Okaihau - Okaihau on the main trunk line

Author: Peter Cape, Kate Molloy and Wikipedia     Publisher: Sioux    

Although it is hard to imagine in the 21st century, Okaihau was once destined to be a major Northland railway line known as the Okaihau Branch.

Sometimes also known as the Kaikohe Branch or Rangiahua Branch, the line joined the North Auckland Line and was intended to run all the way to Kaitaia.  It opened to Okaihau in 1923 and closed in 1987.

The Great Depression proved catastrophic for the fortunes of the line beyond Okaihau and further construction to Kaitaia was abandoned in the early 1930s.  Although the steep Rangiahua section was complete, it was plagued by slips and not seen as being particularly useful.  Termination at Okaihau was the result.  The total branch included stations at Kawiti, Cameron's Crossing, Ngapipito, Rakautao, Ngapuhi, Kaikohe, Lake Omapere and of course Okaihau at 40km.

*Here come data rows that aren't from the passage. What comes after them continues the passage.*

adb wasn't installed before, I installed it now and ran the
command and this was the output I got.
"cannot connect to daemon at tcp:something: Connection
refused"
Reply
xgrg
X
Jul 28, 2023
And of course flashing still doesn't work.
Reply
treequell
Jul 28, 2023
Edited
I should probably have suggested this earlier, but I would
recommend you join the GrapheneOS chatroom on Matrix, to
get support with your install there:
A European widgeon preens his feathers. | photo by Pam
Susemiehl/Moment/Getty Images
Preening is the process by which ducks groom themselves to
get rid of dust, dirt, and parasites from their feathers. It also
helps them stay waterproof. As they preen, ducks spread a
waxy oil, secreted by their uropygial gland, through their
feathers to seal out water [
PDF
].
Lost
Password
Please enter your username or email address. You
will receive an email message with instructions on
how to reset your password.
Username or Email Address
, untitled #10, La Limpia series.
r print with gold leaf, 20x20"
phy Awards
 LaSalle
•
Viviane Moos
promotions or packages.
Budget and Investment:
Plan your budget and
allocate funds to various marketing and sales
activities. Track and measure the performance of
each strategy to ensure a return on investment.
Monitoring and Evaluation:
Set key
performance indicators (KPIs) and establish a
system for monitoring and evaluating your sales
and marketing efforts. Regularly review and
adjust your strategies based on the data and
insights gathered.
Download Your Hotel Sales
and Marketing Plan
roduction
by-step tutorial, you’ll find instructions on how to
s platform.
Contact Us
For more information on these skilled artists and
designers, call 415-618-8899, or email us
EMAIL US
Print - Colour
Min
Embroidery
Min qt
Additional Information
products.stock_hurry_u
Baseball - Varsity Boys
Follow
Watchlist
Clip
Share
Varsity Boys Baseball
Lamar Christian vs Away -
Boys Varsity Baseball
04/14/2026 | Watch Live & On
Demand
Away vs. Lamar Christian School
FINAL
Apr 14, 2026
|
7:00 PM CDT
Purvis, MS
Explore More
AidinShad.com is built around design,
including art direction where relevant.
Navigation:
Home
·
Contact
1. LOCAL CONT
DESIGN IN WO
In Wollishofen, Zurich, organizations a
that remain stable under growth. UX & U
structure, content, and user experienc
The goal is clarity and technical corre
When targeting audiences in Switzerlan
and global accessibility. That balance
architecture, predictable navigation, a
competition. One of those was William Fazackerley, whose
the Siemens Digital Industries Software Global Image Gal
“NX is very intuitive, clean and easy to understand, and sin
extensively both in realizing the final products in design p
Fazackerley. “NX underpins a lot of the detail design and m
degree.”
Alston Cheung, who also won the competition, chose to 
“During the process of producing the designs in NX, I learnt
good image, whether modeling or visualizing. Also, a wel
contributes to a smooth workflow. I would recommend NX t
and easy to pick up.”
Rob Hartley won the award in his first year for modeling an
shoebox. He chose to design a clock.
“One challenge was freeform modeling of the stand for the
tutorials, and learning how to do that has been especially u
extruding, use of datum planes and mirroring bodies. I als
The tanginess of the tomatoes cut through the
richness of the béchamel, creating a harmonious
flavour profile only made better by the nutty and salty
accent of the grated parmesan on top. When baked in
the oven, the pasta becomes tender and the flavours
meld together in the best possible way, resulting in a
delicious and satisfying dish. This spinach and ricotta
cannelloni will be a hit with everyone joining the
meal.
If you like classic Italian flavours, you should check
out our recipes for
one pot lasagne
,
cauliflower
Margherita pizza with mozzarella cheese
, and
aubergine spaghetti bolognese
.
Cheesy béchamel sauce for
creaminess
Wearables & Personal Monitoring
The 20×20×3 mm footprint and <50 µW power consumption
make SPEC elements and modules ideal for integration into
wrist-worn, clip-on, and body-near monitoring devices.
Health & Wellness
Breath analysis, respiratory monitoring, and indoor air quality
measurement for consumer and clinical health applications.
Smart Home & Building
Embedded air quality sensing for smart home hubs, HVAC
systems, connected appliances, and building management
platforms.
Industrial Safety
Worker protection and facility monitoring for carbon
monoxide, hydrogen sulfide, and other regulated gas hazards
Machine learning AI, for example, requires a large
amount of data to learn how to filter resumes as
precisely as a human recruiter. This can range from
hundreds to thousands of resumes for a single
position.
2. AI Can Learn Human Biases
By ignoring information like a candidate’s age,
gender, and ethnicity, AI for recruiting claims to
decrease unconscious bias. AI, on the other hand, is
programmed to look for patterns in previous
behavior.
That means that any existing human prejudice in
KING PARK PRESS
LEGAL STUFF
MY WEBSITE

The line saw lesser and greater use during its existence and by 1950 featured six trains each way a week, some including passenger carriages.  Folk singer Peter Cape wrote and sang a song - the Okaihau Express - during this time!

Road and rail reviews in 1977 lead to a decline in freight traffic with the branch closing a decade later.  Although only some rails are still in place, the line's formation remains obvious including embankments and cuttings.  A local community trust is working to convert the trackbed betweeen Okaihau and Kaikohe into a walking and cycling track similar to the Otago Rail Trail.